MARTIN, P; MONCADA, M; ENRIQUE, N; ASUAJE, A; VALDEZ CAPUCCINO, JM; GONZÁLEZ, C; MILESI, V

PFLUGERS ARCHIV-EUROPEAN JOURNAL OF PHYSIOLOGY

SPRINGER

Lugar: Berlin; Año: 2013 vol. 466 p. 1779 - 1792

0031-6768

Arachidonic acid (AA) is a polyunsaturated fatty acid (PUFA) involved in a complex network of cell signaling. It is well known that this fatty acid can directly modulate several cellular target structures, among them, ion channels. We explored the effects of AA on high conductance Ca2+- and voltage-dependent K+ channel (BKCa) in vascular smooth muscle cells (VSMCs) where the presence of β1-subunit was functionally demonstrated by lithocholic acid activation. Using patch-clamp technique, we show at the single channel level that 10 µM AA increases the open probability (Po) of BKCa channels 10-fold, mainly by a reduction of closed dwell times. AA also induces a left-shift in Po vs. voltage curves without modifying their steepness. Furthermore, AA accelerates the kinetics of the voltage channel activation by a 4-fold reduction in latencies to first channel opening. When AA was tested on BKCa channel expressed in HEK cells with or without the β1-subunit, activation only occurs in presence of the modulatory subunit. These results contribute to highlight the molecular mechanism of AA-dependent BKCa activation.
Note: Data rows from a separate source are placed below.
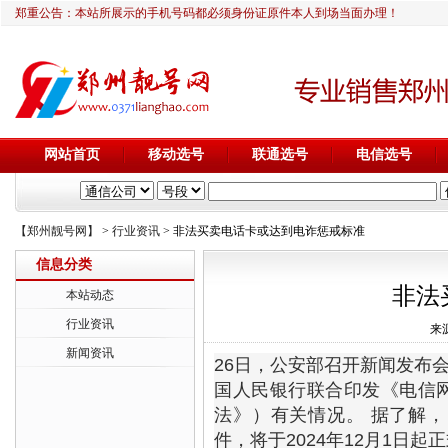
郑重公告：本站所展示的手机号码都必须身份证原件本人到场当面办理！
网站首页
移动选号
联通选号
电信选号
【郑州靓号网】
>
行业资讯
> 非法买卖电话卡或达到电诈惩戒标准
信息分类
非法
本站动态
行业资讯
来源
新闻资讯
26日，公安部召开新闻发布
国人民银行联合印发《电信
法》）有关情况。 据了解
件，将于2024年12月1日起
We conclude that AA itself selectively activates the β1-associated BKCa channel destabilizing its closed state probably by interacting with the β1-subunit, without modifying the channel voltage sensitivity. Since BKCa channels physiologically contribute to regulation of VSMCs contractility and blood pressure, we used the whole-cell configuration to show that AA is able to activate these channels, inducing significant cell hyperpolarization that can lead to VSMCs relaxation.